Implementation Plan:

Using AWS Console:

  1. Navigate to the SageMaker Console and select Notebook Instances.

  2. Click Create notebook instance or select an existing notebook instance.

  3. Under Network, enable the VPC settings by choosing a VPC, subnet, and security groups.

  4. If no VPC is available, create a VPC with appropriate configurations (subnets, route tables, etc.).

  5. Select the required IAM role and other settings, and then create or update the notebook instance.

  6. Verify that the notebook instance is associated with the VPC by checking the VPC ID, Subnet ID, and Security Groups in the Notebook instance details.

Using AWS CLI:

  1. Create or update the notebook instance with VPC settings using the create-notebook-instance command:
    aws sagemaker create-notebook-instance --notebook-instance-name <NOTEBOOK_INSTANCE_NAME> --instance-type <INSTANCE_TYPE> --role-arn <IAM_ROLE> --subnet-id <SUBNET_ID> --security-group-ids <SECURITY_GROUP_ID> --vpc-id <VPC_ID>


  2. Verify the settings: 

    aws sagemaker describe-notebook-instance --notebook-instance-name <NOTEBOOK_INSTANCE_NAME>

Backout Plan:

Using AWS Console:

  1. If enabling VPC settings causes issues, sign in to the AWS Management Console.

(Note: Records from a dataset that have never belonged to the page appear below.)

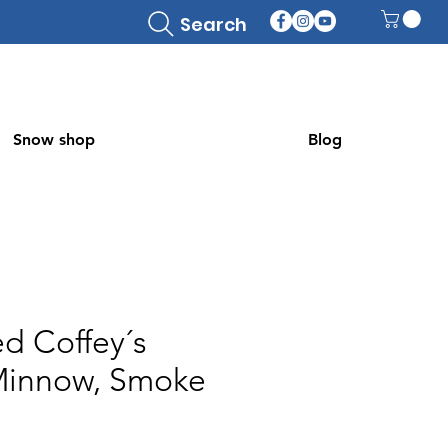
Search
Snow shop
Blog
ed Coffey´s
Minnow, Smoke
ecio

  2. Navigate to Amazon SageMaker, select the Notebook instance, and go to the Network section.

  3. Remove or modify the VPC settings as needed (e.g., switch to a different subnet or security group).

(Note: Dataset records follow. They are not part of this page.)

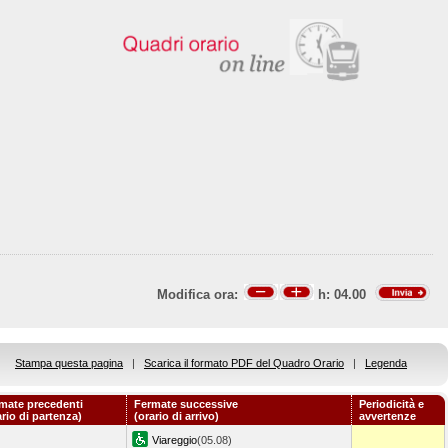
Modifica ora:
h:
04.00
Stampa questa pagina
|
Scarica il formato PDF del Quadro Orario
|
Legenda
mate precedenti
Fermate successive
Periodicità e
ario di partenza)
(orario di arrivo)
avvertenze
Viareggio
(05.08)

  4. Save the changes and monitor the notebook instance to ensure that the network configuration is working as expected.

Using AWS CLI:

  1. To remove or modify VPC settings for a notebook instance, run:

    aws sagemaker update-notebook-instance --notebook-instance-name <NOTEBOOK_INSTANCE_NAME> --subnet-id <NEW_SUBNET_ID> --security-group-ids <NEW_SECURITY_GROUP_ID>

  2. Verify that the changes have been applied:

    aws sagemaker describe-notebook-instance --notebook-instance-name <NOTEBOOK_INSTANCE_NAME>

Reference:

CIS Controls:

Version

Control ID

Control Description

7.1

4.1

Ensure that access to cloud services is restricted through proper network segmentation, including configuring VPC settings for services like SageMaker.

7.1

8.1

Ensure secure network communications by enabling VPC settings and private subnets for cloud services like SageMaker Notebook instances.